- Born: Blake Ortiz-Goldberg December 16, 1996 Southern California, USA
- Genres: Bedroom pop; hip-hop;
- Years active: 2017–present
- Labels: Pizzaslime Records; Future Classic

= Blaketheman1000 =

American musician

Blake Ortiz-Goldberg (born December 16, 1996), known professionally as Blaketheman1000, is an American musician, artist and record producer based in New York City. He gained attention in the early 2020s through the Dimes Square music and art scene in Lower Manhattan. In 2026, he released his debut album City of Careless Angels.

==Early life==
Blake Ortiz-Goldberg was born on December 16, 1996 in Southern California. He grew up in the Los Angeles area, including Huntington Beach, California. His grandfather (a member of 1960s East LA band Thee Counts) taught him guitar and singing during his youth. Ortiz-Goldberg cites a wide range of early musical influences, from Lou Reed and Linkin Park to Usher and Green Day, leading to the eclectic style he would later develop. He began making music in college, releasing his first single "Blake" during that time. He moved to New York City in 2018, which he credits as a catalyst for finding his musical niche in the burgeoning Dimes Square scene.

==Career==
As Blaketheman1000, Ortiz-Goldberg established himself in New York's Dimes Square scene. He has self-released many singles beginning in 2018, and in November 2025 he released an EP For Those with Eyes to See via Pizzaslime Records (his long-time online indie label). Ortiz-Goldberg has built a reputation for "inventive and unconventional" live shows such as performing in an outdoor dining hut and closing a poetry reading at New York's KGB Bar. He co-manages and often collaborates with the NYC synth-pop duo Frost Children. In 2026, he released the single "I Want More Money" (feat. Chloe Cherry). This was followed by the release of his debut album City of Careless Angels, which was rated a 6.6 out of 10 by Pitchfork.'

Paper magazine described Blaketheman1000's music as a playful, "rap-meets-electro-pop" blend with "campy lyricism and light-hearted synths". Ortiz-Goldberg himself notes that his genre is "a combination of everything I’ve been into: EDM, indie, emo, hip-hop, country and top 40".

→ Challenge: According to the Blaketheman1000 article, which label released the EP For Those with Eyes to See? The items are separate from the Blaketheman1000 article and have no connection to it.

→ Records provided:
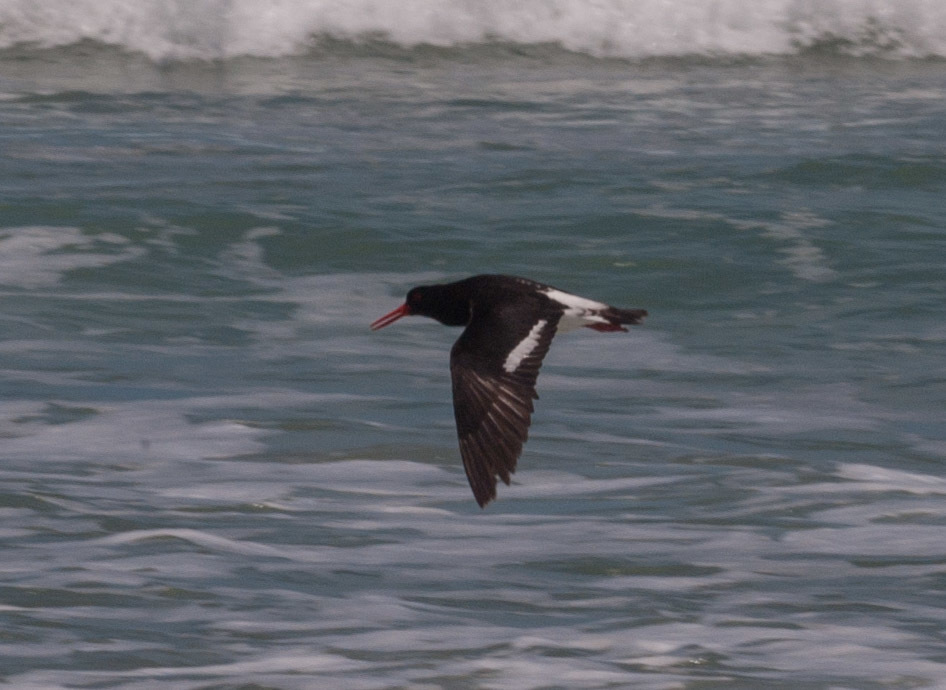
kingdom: Animalia
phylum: Chordata
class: Aves
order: Charadriiformes
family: Haematopodidae
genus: Haematopus
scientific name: Haematopus longirostris
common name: Pied oystercatcher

→ Correct answer: Pizzaslime Records